Our caravan finally arrived at the end of some pretty shaky Internet directions, in the dark, around 8PM. The club had an unlit sign along its side entrance, and the only window in it's outer brick wall was a lone neon beer light. We loaded our gear inside and found a fairly large bar that had seen far-better days. The interior was a bit like your typical lodge rental hall, with a single bar on one far end, about 50 feet of lonely empty space that would've been much happier with some customers to occupy it. The nine people at the bar could've been cardboard standees considering how little they reacted to us.
The club manager found us and showed us where we would set up: not near the bar patrons, or in the vast openness that was the empty venue...

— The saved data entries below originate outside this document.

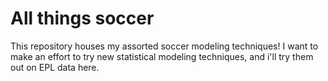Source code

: # All things soccer

This repository houses my assorted soccer modeling techniques! I want to make an effort to try new statistical modeling techniques, and i'll try them out on EPL data here. 

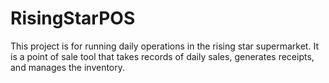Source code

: # RisingStarPOS

This project is for running daily operations in the rising star supermarket. It is a point of sale tool that takes records of daily sales, generates receipts, and manages the inventory. 
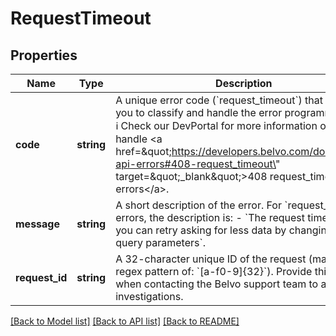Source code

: # RequestTimeout

## Properties
Name | Type | Description | Notes
------------ | ------------- | ------------- | -------------
**code** | **string** | A unique error code (&#x60;request_timeout&#x60;) that allows you to classify and handle the error programmatically.   ℹ️ Check our DevPortal for more information on how to handle &lt;a href&#x3D;\&quot;https://developers.belvo.com/docs/belvo-api-errors#408-request_timeout\&quot; target&#x3D;\&quot;_blank\&quot;&gt;408 request_timeout errors&lt;/a&gt;. | [optional] 
**message** | **string** | A short description of the error.    For &#x60;request_timeout&#x60; errors, the description is:      - &#x60;The request timed out, you can retry asking for less data by changing your query parameters&#x60;. | [optional] 
**request_id** | **string** | A 32-character unique ID of the request (matching a regex pattern of: &#x60;[a-f0-9]{32}&#x60;). Provide this ID when contacting the Belvo support team to accelerate investigations. | [optional] 

[[Back to Model list]](../../README.md#documentation-for-models) [[Back to API list]](../../README.md#documentation-for-api-endpoints) [[Back to README]](../../README.md)

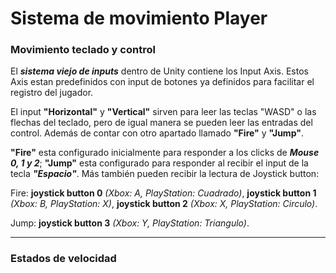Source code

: # Sistema de movimiento Player


### Movimiento teclado y control

El ***sistema viejo de inputs*** dentro de Unity contiene los Input Axis. Estos Axis estan predefinidos con input de botones ya definidos para facilitar el registro del jugador.

El input **"Horizontal"** y **"Vertical"** sirven para leer las teclas "WASD" o las flechas del teclado, pero de igual manera se pueden leer las entradas del control. Además de contar con otro apartado llamado **"Fire"** y **"Jump"**.

**"Fire"** esta configurado inicialmente para responder a los clicks de ***Mouse 0, 1 y 2***; **"Jump"** esta configurado para responder al recibir el input de la tecla ***"Espacio"***. Más también pueden recibir la lectura de Joystick button:

Fire: **joystick button 0** *(Xbox: A, PlayStation: Cuadrado)*, **joystick button 1** *(Xbox: B, PlayStation: X)*, **joystick button 2** *(Xbox: X, PlayStation: Circulo)*.

Jump: **joystick button 3** *(Xbox: Y, PlayStation: Triangulo)*.

---

### Estados de velocidad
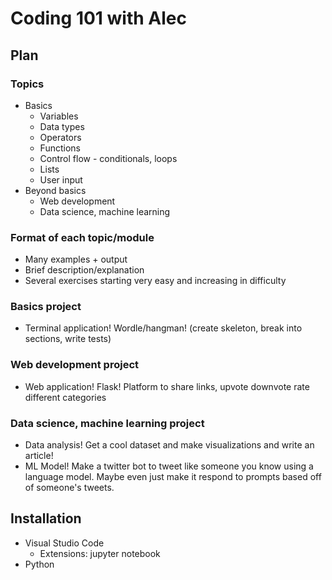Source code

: # Coding 101 with Alec

## Plan

### Topics
- Basics
    - Variables
    - Data types
    - Operators
    - Functions
    - Control flow - conditionals, loops
    - Lists
    - User input
- Beyond basics
    - Web development
    - Data science, machine learning

### Format of each topic/module
- Many examples + output
- Brief description/explanation
- Several exercises starting very easy and increasing in difficulty

### Basics project
- Terminal application! Wordle/hangman! (create skeleton, break into sections, write tests)

### Web development project
- Web application! Flask! Platform to share links, upvote downvote rate different categories

### Data science, machine learning project
- Data analysis! Get a cool dataset and make visualizations and write an article!
- ML Model! Make a twitter bot to tweet like someone you know using a language model. Maybe even just make it respond to prompts based off of someone's tweets.

## Installation
- Visual Studio Code
    - Extensions: jupyter notebook
- Python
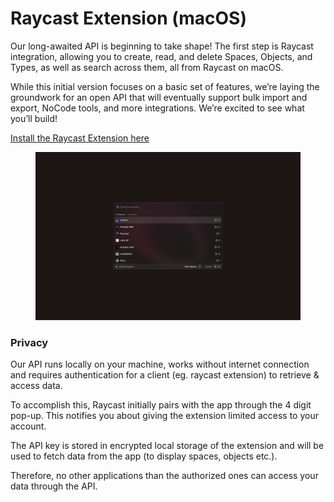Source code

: # Raycast Extension (macOS)

Our long-awaited API is beginning to take shape! The first step is Raycast integration, allowing you to create, read, and delete Spaces, Objects, and Types, as well as search across them, all from Raycast on macOS.

While this initial version focuses on a basic set of features, we’re laying the groundwork for an open API that will eventually support bulk import and export, NoCode tools, and more integrations. We’re excited to see what you’ll build!

[Install the Raycast Extension here](https://www.raycast.com/any/anytype)

<figure><img src="../../.gitbook/assets/raycast_2x.png" alt=""><figcaption></figcaption></figure>

### Privacy

Our API runs locally on your machine, works without internet connection and requires authentication for a client (eg. raycast extension) to retrieve & access data.

To accomplish this, Raycast initially pairs with the app through the 4 digit pop-up. This notifies you about giving the extension limited access to your account.

The API key is stored in encrypted local storage of the extension and will be used to fetch data from the app (to display spaces, objects etc.).

Therefore, no other applications than the authorized ones can access your data through the API.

We performed in the coat room.
At least that's how it was being used. A small room the dimensions and look of a kindergarten class, with a long coat closet covered by an accordion-fold plastic sliding door. Several foot-tall risers stacked in the middle of "class" made us look like a high school choir, with amplifiers. Our PA speakers were stationed outside our "class" where they could blare across the void and hopefully reach the barflies' ears. Thanks to some monitor trouble, we could barely hear ourselves. Our guitarist, also our soundman, would frequently dart from the risers to the doorway to check our mix. Bless our singer, who was charismatic enough to make cadavers dance in their coffins, gave it her all, using her wireless to get upfront and personal with the drinkers. Of course, as the sound echoed through the unused space, she ended up singing behind the band, making it sound like a typical graduation speech. (another school reference)
Afterwards, the pissed club owner refused to pay us, saying we didn't bring in enough people (from another state on no notice) and the club was empty of locals because we had no light show (that the town was apparently supposed to see through a two-foot front window behind a neon beer sign). Our guitarist/leader had gone upstairs to the office to negotiate with the guy, but finding a number of heavies and fearing a Goodfellas situation, wisely headed downstairs, woke up management back home on his cell, and we sat outside the bar in the cold for 90 minutes while these two shouted at each other over the phone about money. We got paid just over half, used a large portion of it for breakfast at a diner, and took the long ride home, swearing off playing any more coat rooms.